Site icon nuga.co

Everton Bikin Arsenal Frustrasi di Emirates

Everton telah memulai langkah besar di Premier League dengan membuat Manchester United bertekuk di “Rabu Hitam,” pertengahan pekan lalu, dan mengandaskan ambisi Arsenal untuk menjalani “ritual” juara “psaruh pertama musim ini” dengan enteng, setelah Senin, 09 Desember 2013, dinihari WIB, di Emirates Stadium menyudahi laga 1-1.

Everton tidak hanya tampil meng”gigit,” tapi juga memberitahu “The Gunners,” bahwa mereka merupakan calon juara dalam posisi yang berbeda. Arsenal boleh bangga dengan tampilan Mesut Oezil yang “impresif” dan mampu memberi determinasi yang lebih terbuka bagi permainan klub London Utara itu.

Tapi Everton, memiliki Gerard Deulofeu yang mematikan tempi sorak Emirates untuk memangkas gol Oezil dan membiat Arsenal hanya bisa menggenggam satu poin sebagai tambahan bagi mengukuhkan diri di puncak klasemen.

Dari lima belas laga yang sudah mereka mainkan di Premier League, Arsenal masih unggul dengan 35 poin dan belum terkejar oleh “trio muskater,” Liverpool, Chelsea dan Citizien. Mereka berjarak lima angka dari Liverpool di posisi dua dengan yang mengumpulan tiga puluh angka.

Everton sendiri masih di trek juara. Berada di posisi lima, klub yang ditinggali David Moyes, setelah sebelas tahun sebagai pelatih, mereka berjarak tujuh poin dari Arsenal. Everton sedang mengejar asa untuk mengulang sejarah lama, pernah sembilan kali juara Premier League, dan terakhir untuk musim kompetisi 1986-1987, atau dua puluh enam tahun lalu.

Hasil seri melawan Arsenal adalah tren impresif Everton di paruh pertama musim ini, di mana mereka sudah meraih tujuh kemenangan, tujuh hasil imbang dan sekali kalah. Rangkaian hasil tersebut membuat Everton bertekad bulat mengejar posisi Champions League di Premier League.

“Saya selalu bilang kalau Liga Champions harus menjadi target buat Everton,” kata sang pelatih, Martinez di “TalkSport”.

“Klub ini punya sejarah kemenangan, Kami sudah memenangi sembilan titel di masa lalu dan kami butuh untuk mendapatkan lagi hal tersebut, dan itu memberi kami harapan,” lanjut manajer asal Spanyol itu.

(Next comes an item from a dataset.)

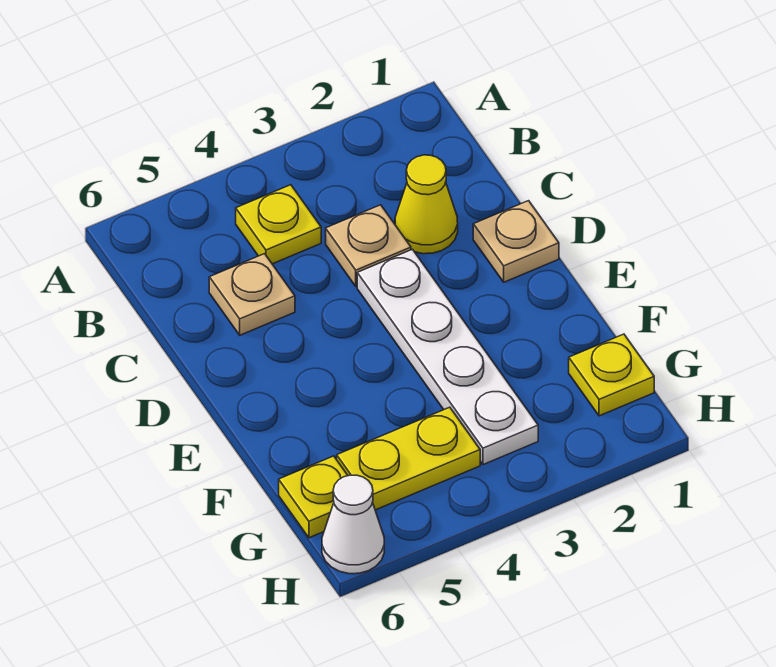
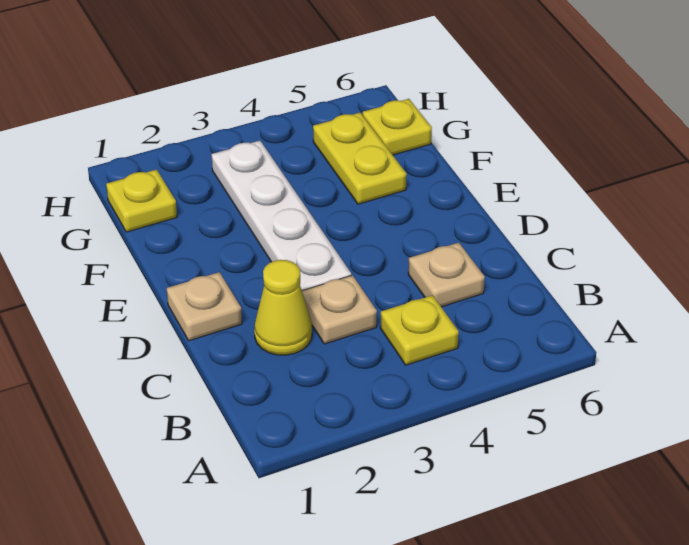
yellow 1x2 plate [337,407,480,510] -> yellow 1x2 plate turned to [313,113,407,204]
white 1x1 cone [322,475,384,574] -> none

Upaya bertarung masuk Liga Champions dan jadi juara diakui Martinez tidak akan mudah. Salah satu alasannya adalah kekuatan finansial Everton yang tidak sesolid enam klub papan atas Premier League. Tapi Martinez memastikan kalau hal terseut tidak akan mengendurkan semangatnya.

“Jelas kami tidak bekerja dengan menggunakan dana yang sama seperti yang dipunya enam klub papan atas. Tapi saya selalu merasa kami harus cukup kreatif dari satu hari ke hari lain untuk bisa masuk zona Liga Champions. Itu bisa memakan waktu satu tahun atau mungkin lebih, tidak ada yang tahu, tapi itu adalah target utama kami.”

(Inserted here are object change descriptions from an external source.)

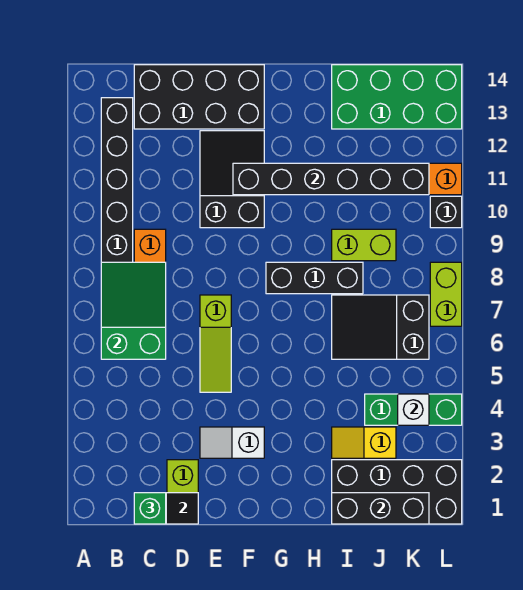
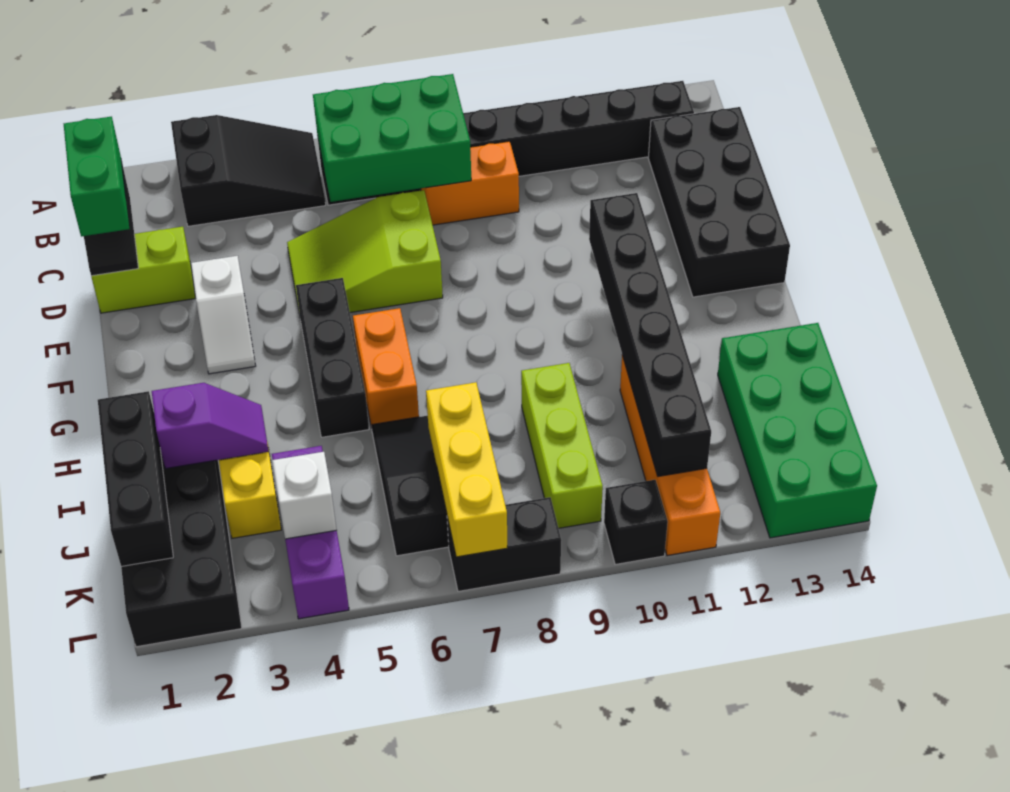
green 2x3 slope [101,262,166,359] -> green 2x3 brick [313,74,471,202]
green 1x1 brick [134,493,166,524] -> green 1x2 brick [64,117,129,237]
white 1x2 slope [200,427,264,458] -> white 1x2 slope turned to [191,256,256,374]
lime 1x3 slope [200,295,231,392] -> lime 2x3 slope [287,190,443,314]
black 2x3 slope [200,131,264,228] -> black 2x3 slope moved to [171,115,326,226]
none -> orange 1x2 brick [353,308,419,428]
black 1x3 brick [266,262,363,294] -> black 1x3 brick moved to [296,278,369,437]
none -> purple 1x2 slope [152,383,269,468]
lime 1x2 brick [332,229,396,261] -> lime 1x3 brick [521,363,603,528]
green 1x3 brick [365,394,462,425] -> purple 1x3 brick [272,446,349,619]
none -> yellow 1x3 brick [426,382,508,557]
lime 1x2 brick [430,262,462,326] -> black 1x2 brick [447,497,561,591]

“Beberapa pekan terakhir sangat menantang buat kami, pergi ke Old Trafford dan Emirates. Itu ujian yang sesungguhnya, bukan hanya untuk kualitas kami tapi juga karakter, dan kami pikir kami berhasil melewatinya dengan hasil memuaskan,” tuntas Martinez

Roberto Martinez, mengaku puas dengan penampilan timnys seusai menahan imbang Arsenal.Ia menilai Everton masih harus belajar agar dapat tampil lebih baik.

Everton tertinggal lebih dulu setelah Mesut Oezil membobol gawang Tim Howard pada menit ke-80. Akan tetapi, empat menit berselang, The Toffees mampu menyamakan kedudukan berkat torehan pemain pengganti, Gerard Deulofeu.

“Performa pada babak pertama sudah bagus karena bermain di Emirates, kami bisa keluar dari tekanan pertandingan dan menghentikan permainan Arsenal serta menciptakan ancaman,” ujar Martinez seperti dilansir BBC.

Menurut catatan Soccernet, sepanjang pertandingan, Arsenal menguasai bola sebanyak 44 persen dan menciptakan lima peluang emas dari 11 usaha. Adapun tim tamu melepaskan empat tembakan akurat dari 15 percobaan.